According to recent estimates, global rice inventories could fall by nearly 3.6 million tonnes to around 192.7 million tonnes. The growing domestic demand in South Asia, particularly in India, is being seen as one of the major reasons behind the expected decline. In India, rice remains a staple food for millions, and consumption continues to rise because of population growth and changing dietary habits. International research agencies now expect rice prices to remain firm over the medium term. BMI, a unit of Fitch Solutions, estimates that CBOT-listed rice futures could average between $11.7 and $12.5 per cwt (approximately 45.36 kg) in 2026.
India is among the world’s largest producers, consumers, and exporters of rice, making the country highly sensitive to global market shifts. According to BMI projections, India’s rice production may decline by nearly 2% during the 2026–27 season. However, analysts do not currently see a major supply crisis because India still holds substantial buffer stocks from the previous season. These reserves are expected to help stabilize domestic supply and reduce immediate pressure on the market.
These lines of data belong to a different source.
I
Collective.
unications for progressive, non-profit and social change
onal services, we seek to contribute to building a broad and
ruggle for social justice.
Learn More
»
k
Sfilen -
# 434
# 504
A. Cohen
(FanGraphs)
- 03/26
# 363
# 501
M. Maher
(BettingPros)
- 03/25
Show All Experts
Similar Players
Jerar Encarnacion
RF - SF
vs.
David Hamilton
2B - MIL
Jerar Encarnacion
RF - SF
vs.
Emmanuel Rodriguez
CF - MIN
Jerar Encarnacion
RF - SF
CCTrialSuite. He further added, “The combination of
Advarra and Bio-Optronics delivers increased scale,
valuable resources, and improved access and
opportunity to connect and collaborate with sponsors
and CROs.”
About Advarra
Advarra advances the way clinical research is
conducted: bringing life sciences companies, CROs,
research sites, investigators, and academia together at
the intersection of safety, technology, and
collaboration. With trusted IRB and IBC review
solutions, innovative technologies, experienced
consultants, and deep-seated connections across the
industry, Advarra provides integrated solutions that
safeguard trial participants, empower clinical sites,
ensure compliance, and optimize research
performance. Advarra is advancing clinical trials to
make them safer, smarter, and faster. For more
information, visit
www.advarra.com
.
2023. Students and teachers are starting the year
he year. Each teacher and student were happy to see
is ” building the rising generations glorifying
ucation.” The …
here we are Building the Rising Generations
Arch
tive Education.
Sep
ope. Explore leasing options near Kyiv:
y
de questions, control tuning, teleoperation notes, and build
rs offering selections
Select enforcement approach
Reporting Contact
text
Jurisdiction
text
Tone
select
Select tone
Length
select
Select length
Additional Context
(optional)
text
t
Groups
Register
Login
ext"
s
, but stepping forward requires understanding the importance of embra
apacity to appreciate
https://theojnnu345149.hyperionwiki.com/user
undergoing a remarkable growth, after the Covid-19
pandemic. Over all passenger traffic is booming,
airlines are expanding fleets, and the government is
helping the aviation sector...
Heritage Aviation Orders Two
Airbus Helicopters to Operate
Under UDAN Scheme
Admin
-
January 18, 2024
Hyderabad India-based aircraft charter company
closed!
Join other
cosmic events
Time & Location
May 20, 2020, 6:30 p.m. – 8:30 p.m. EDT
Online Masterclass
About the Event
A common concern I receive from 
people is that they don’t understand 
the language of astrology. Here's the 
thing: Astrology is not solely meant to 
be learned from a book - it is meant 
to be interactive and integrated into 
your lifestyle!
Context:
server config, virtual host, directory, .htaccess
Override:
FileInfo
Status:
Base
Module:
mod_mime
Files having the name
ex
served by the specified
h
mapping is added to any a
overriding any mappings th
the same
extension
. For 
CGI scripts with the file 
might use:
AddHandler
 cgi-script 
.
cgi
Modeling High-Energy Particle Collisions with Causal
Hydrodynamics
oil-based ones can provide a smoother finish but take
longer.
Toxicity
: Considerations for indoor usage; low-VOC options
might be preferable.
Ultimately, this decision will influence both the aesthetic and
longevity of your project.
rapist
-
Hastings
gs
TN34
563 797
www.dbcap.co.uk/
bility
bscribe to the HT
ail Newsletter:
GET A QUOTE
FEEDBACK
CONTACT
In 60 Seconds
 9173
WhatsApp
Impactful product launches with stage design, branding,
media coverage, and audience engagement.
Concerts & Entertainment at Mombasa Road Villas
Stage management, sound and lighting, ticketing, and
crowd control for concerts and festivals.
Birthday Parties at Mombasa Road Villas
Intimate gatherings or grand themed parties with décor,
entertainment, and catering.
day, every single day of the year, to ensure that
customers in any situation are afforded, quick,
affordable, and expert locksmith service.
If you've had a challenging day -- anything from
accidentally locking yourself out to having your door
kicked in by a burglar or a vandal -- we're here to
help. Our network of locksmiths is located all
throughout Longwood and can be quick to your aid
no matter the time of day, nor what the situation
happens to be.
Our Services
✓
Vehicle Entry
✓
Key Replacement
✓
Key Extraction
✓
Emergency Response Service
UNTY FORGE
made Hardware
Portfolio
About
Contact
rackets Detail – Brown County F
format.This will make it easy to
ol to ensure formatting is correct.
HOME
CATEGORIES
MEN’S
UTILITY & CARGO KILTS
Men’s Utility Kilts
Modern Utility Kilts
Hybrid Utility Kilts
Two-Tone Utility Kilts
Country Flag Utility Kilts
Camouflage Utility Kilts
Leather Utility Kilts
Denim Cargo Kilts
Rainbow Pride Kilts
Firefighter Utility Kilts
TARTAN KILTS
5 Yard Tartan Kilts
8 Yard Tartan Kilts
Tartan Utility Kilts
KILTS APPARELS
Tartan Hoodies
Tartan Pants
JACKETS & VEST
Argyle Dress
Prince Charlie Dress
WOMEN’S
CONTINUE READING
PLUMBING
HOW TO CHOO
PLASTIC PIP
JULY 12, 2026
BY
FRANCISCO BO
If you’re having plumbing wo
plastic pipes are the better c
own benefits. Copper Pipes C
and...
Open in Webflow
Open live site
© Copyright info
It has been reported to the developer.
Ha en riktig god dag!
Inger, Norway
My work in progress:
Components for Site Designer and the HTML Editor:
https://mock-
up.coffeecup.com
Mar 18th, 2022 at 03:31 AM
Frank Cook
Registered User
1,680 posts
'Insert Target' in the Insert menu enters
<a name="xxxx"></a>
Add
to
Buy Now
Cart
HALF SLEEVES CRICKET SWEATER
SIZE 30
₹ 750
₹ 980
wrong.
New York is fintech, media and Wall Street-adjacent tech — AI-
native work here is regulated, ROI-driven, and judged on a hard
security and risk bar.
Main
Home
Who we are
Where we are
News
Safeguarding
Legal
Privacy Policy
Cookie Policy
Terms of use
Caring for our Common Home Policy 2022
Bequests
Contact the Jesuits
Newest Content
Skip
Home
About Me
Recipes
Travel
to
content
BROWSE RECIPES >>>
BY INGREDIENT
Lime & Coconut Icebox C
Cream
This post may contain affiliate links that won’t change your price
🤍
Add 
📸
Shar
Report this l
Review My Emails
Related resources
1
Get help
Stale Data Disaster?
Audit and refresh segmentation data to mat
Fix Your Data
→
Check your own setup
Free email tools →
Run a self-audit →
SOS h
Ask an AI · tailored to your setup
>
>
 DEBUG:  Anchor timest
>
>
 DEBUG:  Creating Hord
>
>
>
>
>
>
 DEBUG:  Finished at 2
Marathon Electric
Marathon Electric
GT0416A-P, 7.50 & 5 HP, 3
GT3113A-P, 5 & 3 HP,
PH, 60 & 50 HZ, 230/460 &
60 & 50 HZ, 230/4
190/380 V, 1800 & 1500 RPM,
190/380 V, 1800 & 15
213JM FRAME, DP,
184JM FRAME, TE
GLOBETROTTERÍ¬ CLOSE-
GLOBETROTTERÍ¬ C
Experts believe that the first monsoon crop in India, Thailand, and Vietnam may benefit from relatively stable weather conditions and adequate fertilizer availability. Together, these three countries account for more than half of global rice exports. The bigger concern lies in the latter half of 2026, when El Niño conditions are expected to strengthen. This could affect the second rice crop in India and Thailand, along with key harvests in Bangladesh and Indonesia. Any major weather disruption may tighten global supplies and increase price volatility.
According to AMIS, a market monitoring unit under the FAO, global demand remains relatively soft at present, while shipping disruptions have prevented any extreme price rally.
Still, rice prices have started moving upward in several exporting countries:
|
Country |
Price Movement |
|
Thailand |
Increased by nearly $20 per tonne between May 6 and 13 |
|
Vietnam |
Rose by around $60 per tonne after April 1 |
|
India |
Increase remained below $10 per tonne |
|
Pakistan |
Increase remained below $10 per tonne |
Middle East Tensions Add to Market Anxiety:
Geopolitical tensions in West Asia are also beginning to affect the global rice trade. Concerns over possible supply disruptions in the Strait of Hormuz have reportedly led Iraq to suspend purchases of Thai rice. Market observers warn that if regional tensions continue for a prolonged period, pressure on global supply chains could intensify further. While large carryover stocks are currently preventing prices from reaching record highs again, any worsening in weather or geopolitical conditions may sharply increase market volatility.
Why This Situation Matters for Farmers and Consumers:
A decline in global rice production combined with rising prices could contribute to food inflation in several countries, including India. At the same time, stronger prices may create better income opportunities for rice growers. Experts believe the direction of the rice market in the coming months will largely depend on monsoon performance, export policies, global demand trends, and geopolitical developments across key trading regions.
FAQs:
1. Why are concerns increasing in the global rice market for 2026–27?
Concerns are rising because of declining rice stocks, weather risks, expensive fertilizers, supply uncertainty, and geopolitical tensions affecting global trade.
2. How much could global rice stocks decline?
Global rice inventories are expected to fall by nearly 3.6 million tonnes to around 192.7 million tonnes.
3. Will rice production decrease in India?
According to estimates, India’s rice production may decline by nearly 2% during the 2026–27 season, mainly due to weather-related risks.
4. How can El Niño affect rice prices?
El Niño conditions may damage the second rice crop in major exporting countries like India and Thailand, which could reduce supply and push rice prices higher.
5. Why is the global rice market important for farmers and consumers?
Changes in rice production and prices directly impact farmer income, food inflation, export trade, and overall food security in many countries, including India.